Background: Functional (psychogenic) movement disorders often have distinguishable clinical features in the orofacial region. Tonic mandibular deviation accompanying ipsilateral downward and lateral lip pulling is the most common phenotype seen in patients with facial functional movement disorders. However, functional movement disorders in the stomatognathic system are underrecognized.

Objective: This study aimed to evaluate clinical characteristics and phenomenology in patients with functional movement disorders in the stomatognathic system.

Methods: Ten-item inclusion criteria (point range: 0–10) for functional movement disorders in the stomatognathic system was produced, based on previously established criteria for functional movement disorders and general signs of functional facial dystonia, to determine subject inclusion.

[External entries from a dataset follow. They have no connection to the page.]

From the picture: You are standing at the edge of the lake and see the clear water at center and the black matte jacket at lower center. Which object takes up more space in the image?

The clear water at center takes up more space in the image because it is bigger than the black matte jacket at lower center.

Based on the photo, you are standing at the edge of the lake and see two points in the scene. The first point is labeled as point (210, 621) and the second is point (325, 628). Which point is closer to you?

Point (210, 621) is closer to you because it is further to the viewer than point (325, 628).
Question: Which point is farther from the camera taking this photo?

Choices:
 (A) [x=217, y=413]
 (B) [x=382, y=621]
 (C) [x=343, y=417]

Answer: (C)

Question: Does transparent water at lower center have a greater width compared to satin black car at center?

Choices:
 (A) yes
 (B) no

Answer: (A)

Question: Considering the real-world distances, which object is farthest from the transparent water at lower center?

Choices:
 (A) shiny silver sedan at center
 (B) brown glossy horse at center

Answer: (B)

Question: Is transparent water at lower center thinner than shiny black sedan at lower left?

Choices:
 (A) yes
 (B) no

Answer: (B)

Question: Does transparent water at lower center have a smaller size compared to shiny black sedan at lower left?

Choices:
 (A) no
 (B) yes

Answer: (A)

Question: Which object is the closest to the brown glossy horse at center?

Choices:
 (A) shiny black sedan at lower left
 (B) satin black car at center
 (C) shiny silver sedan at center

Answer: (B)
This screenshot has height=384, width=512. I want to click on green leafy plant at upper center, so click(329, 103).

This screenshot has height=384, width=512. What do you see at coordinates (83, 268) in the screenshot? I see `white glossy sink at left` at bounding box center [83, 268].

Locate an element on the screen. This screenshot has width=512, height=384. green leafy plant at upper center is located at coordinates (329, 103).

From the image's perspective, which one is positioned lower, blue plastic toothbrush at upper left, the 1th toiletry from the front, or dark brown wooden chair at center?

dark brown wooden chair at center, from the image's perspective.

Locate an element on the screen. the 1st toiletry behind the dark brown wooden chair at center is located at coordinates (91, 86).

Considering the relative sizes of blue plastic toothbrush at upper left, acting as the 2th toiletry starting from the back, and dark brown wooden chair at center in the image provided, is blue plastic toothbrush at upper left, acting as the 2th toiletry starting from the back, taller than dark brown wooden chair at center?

The criteria included inconsistency, incongruence, and paroxysm in symptoms; rapid onset; distractibility; suggestibility; static course; spreading to multiple sites; spontaneous remission; and lack of sensory tricks. Fifty-eight patients [42 women (72.4%), 16 men (27.6%); mean age: 46.2 years] scored over 7 points on the criteria and were included in further analyses. Characteristic features, including the pattern and site of abnormal movements, were assessed in clinical examination.

Results: Frequent items in the scale were inconsistent symptoms (93.1%), incongruous symptoms (91.4%), spreading to multiple sites (89.7%), paroxysmal symptoms (86.2%), and lack of sensory tricks (81%). Sixty percent of patients exhibited a pattern resembling dystonia. Some patients had a combination of organic and functional disease. Common involuntary movements included jaw deviation (74.1%), jaw closing (50%), lip pulling (34.5%), and tongue movement (31%). A functional dystonia phenotype (unilateral lower lip pulling and jaw deviation) was observed in 26 patients (44.8%). Characteristic features of functional stomatognathic movement disorders were rapidly repeating mandibular (lateral or tapping) and tongue movements (27.6%), which fluctuated in speed and direction.

Conclusion: In 58 patients with functional movement disorders in the stomatognathic system, the functional dystonia phenotype was observed in 44.8%. Furthermore, 27.6% of patients showed the most characteristic type of functional stomatognathic movement disorders: very fast repeated jaw and/or lingual movements.